On March 28, a federal district court in Washington, D.C., invalidated the core of a Trump administration rule designed to alter radically the federal government’s long-standing approach to regulating association health plans (AHPs). We’ve written about how the new rule poses significant risks to consumers, health care providers, and insurance markets by making it easier for AHPs to offer coverage that is exempt from key Affordable Care Act (ACA) provisions.
In addition to these policy objections, the regulation was also challenged on legal grounds, as being inconsistent with the federal statute it purports to interpret. (That’s the Employee Retirement Income Security Act (ERISA), the federal law under which employee benefit plans are regulated.) Last week’s court decision removes the legal cover the administration had sought to extend to AHPs to circumvent the ACA.
AHPs and the Administration’s New Rule
In general, AHPs are regulated by “looking through” the association to focus on its members and by requiring that the coverage issued to each member adheres to the same standards that would apply had it been purchased in the wider market. Association coverage purchased by an individual must meet standards applicable to the individual market, while coverage bought by a small employer is subject to small-group market rules.
Until 2018, the only exception to this rule arose in “rare instances” where AHP members were bound together by a “commonality of interest” (other than obtaining health coverage) such that they effectively operated as a single employer. In these unlikely cases, AHPs generally would be treated as large-group coverage for purposes of federal law, rendering them exempt from ACA consumer protections that apply only to individual and small-group health insurance.
In 2017, the president issued an executive order seeking to make it easier for insurance products “to avoid many of the [ACA’s] . . . requirements” and suggesting specific changes to the U.S. Department of Labor’s (DOL) decades-old interpretation of ERISA. The resulting rule adopted these suggestions, reinterpreting “commonality of interest” to create a second, far-easier-to-meet standard for AHPs to qualify as a single large employer.

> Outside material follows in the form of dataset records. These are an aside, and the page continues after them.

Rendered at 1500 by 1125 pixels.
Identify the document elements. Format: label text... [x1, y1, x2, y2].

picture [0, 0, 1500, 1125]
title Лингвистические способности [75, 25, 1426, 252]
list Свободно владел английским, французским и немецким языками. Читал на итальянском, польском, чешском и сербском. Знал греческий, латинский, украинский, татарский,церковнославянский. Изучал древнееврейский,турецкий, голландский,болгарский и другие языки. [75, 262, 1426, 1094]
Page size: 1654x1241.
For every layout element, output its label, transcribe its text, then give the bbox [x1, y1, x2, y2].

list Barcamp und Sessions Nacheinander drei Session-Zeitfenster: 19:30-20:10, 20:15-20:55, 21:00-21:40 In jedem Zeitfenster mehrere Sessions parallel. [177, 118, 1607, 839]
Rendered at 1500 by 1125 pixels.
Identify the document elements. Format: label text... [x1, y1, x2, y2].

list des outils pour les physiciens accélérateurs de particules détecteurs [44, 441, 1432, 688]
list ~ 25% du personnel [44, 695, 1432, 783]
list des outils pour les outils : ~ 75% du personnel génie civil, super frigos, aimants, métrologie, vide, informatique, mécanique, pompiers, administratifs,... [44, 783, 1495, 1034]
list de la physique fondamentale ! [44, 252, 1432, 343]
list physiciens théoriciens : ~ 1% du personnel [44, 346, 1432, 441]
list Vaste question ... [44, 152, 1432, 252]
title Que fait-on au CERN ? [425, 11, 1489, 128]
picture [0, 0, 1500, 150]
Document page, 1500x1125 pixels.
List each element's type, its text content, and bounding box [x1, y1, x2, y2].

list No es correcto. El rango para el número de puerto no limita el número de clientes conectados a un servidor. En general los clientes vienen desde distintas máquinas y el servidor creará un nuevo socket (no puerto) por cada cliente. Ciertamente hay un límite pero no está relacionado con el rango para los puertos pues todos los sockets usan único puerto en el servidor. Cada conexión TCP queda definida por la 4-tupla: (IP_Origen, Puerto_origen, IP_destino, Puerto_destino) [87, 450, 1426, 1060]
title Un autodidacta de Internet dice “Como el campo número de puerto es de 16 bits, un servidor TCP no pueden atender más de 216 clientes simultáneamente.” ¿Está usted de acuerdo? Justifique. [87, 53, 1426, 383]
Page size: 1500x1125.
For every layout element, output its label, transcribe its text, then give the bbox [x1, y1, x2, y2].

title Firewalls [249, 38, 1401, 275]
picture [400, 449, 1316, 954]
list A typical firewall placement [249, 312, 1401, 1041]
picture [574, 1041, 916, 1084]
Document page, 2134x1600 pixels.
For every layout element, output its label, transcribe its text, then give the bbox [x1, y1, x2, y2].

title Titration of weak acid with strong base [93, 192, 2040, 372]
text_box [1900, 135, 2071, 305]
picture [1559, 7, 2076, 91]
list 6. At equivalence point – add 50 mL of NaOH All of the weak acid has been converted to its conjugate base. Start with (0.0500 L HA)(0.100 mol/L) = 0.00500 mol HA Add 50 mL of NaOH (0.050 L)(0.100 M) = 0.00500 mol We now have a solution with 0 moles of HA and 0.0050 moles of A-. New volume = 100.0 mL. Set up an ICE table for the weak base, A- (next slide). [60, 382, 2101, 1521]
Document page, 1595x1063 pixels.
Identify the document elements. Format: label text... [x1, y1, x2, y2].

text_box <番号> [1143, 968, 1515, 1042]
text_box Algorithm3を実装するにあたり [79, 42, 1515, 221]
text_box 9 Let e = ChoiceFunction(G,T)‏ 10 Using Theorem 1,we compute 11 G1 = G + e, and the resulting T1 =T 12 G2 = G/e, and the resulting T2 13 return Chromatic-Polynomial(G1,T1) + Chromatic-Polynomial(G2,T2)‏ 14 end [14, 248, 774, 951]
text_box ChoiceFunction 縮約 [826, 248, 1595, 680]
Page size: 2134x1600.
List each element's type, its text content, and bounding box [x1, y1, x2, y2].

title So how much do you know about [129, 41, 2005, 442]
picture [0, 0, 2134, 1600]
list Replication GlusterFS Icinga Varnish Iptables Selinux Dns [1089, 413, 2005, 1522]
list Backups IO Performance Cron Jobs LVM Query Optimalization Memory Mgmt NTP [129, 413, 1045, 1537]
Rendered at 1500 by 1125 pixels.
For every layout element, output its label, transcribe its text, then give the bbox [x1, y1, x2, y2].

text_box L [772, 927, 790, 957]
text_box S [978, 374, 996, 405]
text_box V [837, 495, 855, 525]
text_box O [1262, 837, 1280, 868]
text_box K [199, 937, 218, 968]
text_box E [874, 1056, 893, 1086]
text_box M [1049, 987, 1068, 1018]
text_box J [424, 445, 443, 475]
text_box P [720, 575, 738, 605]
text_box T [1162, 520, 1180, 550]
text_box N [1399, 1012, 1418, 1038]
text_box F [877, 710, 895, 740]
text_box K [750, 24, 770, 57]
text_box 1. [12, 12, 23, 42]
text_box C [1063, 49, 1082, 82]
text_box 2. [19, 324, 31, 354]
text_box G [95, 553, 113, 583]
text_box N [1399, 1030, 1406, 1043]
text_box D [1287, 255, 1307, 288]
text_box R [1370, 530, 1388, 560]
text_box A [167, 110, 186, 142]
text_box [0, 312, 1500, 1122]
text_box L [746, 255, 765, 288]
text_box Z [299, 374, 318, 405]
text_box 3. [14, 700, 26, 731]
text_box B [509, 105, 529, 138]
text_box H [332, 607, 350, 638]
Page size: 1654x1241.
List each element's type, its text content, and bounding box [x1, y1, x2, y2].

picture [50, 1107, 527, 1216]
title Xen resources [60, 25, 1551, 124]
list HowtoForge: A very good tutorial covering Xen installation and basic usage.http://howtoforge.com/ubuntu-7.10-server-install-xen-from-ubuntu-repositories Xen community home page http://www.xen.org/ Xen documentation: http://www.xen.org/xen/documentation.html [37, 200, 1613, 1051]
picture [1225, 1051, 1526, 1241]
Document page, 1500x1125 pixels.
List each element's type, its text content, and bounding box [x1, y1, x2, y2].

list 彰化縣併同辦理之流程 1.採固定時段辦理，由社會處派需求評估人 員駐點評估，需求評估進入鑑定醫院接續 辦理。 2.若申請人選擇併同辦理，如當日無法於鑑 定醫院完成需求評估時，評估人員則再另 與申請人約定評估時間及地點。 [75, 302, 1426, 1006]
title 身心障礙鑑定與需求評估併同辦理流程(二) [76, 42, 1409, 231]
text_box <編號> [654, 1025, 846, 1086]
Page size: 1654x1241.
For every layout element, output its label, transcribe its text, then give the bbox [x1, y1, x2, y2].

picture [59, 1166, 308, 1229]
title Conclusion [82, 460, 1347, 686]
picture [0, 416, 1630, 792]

It also redefined “employer” to permit sole proprietors to be classified as a group for purposes of joining an employer-based AHP.
The Court’s Decision
The recent ruling upholds a challenge to these regulatory changes brought by Democratic attorneys general in 12 states. In its decision, the court found the administration’s rule to be “clearly an end-run around the ACA.” But the reason its key provisions don’t pass legal muster has to do with ERISA. The court concluded that DOL’s unprecedented expansions of what counts as a commonality of interest (mere geographic proximity) and what it means to be an employer (individuals who employ no one) “ignor[e] the language and purpose” of ERISA. Because they are unreasonable interpretations of federal law, the court set them aside.
The Fate of the Rule
The court’s ruling is a straightforward invalidation of the administration’s new, easier-to-meet pathway to single large-employer status and less regulatory oversight. But the story isn’t over yet: the administration is considering an appeal of the decision. Alternatively, it could attempt to rewrite the rule to be consistent with federal law. Given the deficiencies the court identified, this seems a tall order, though perhaps not an insurmountable one.
AHPs and Their Enrollees
The new rule was to take effect on a staggered timeline that depended on the type of AHP seeking to take advantage of it. As of the date of the court decision, the rule was in effect for some types of AHPs but not others. Partly for this reason, it’s not clear how many people are actually enrolled in an AHP offering coverage under the new rule. Reports from AHP proponents suggest that while at least a couple dozen entities have been launched, nationwide enrollment is fairly modest.
For those who do have such coverage, the decision shouldn’t take it away or relieve AHPs from paying valid claims.
However, an AHP operating under the new rule probably no longer qualifies for special treatment as a single employer under ERISA. Unless the AHP is in the rare position of meeting DOL’s original, far-more-stringent test for single-employer status, it now lacks any legal basis for marketing large-group coverage to entities that aren’t, in fact, large groups.
Coverage issued by such an AHP to a small business (or sole proprietor) must comply with the ACA’s small-group (or individual) market standards. Presumably, some existing AHPs do not comply; these plans will need to be modified, and it’s possible some may choose to cease operations. Given the potential for confusion during such a transition, federal officials and state regulators should provide guidance clarifying how these AHPs can satisfy their legal obligations with respect to coverage already in force. They also should give enrollees options for maintaining continuous coverage during this plan year.
The district court’s AHP ruling came during a week when it was clear the administration will continue to promote end runs, as well as direct assaults, on the ACA’s consumer protections and coverage expansions. States seeking to safeguard residents against federal rollbacks may, for example, incorporate preexisting condition protections into state law or strengthen standards for other coverage products that sit outside the ACA’s framework. The skepticism with which courts have viewed some administration moves also suggests states should be cautious before implementing these groundbreaking policy changes while they’re still under a legal cloud.
The AHP rule was touted as addressing the very real concerns many Americans have about the cost of coverage. It turns out the policy embodied in the rule is likely harmful, and the rule itself is, evidently, unlawful. But states that want to make health insurance more affordable without undercutting the market for comprehensive coverage have other options.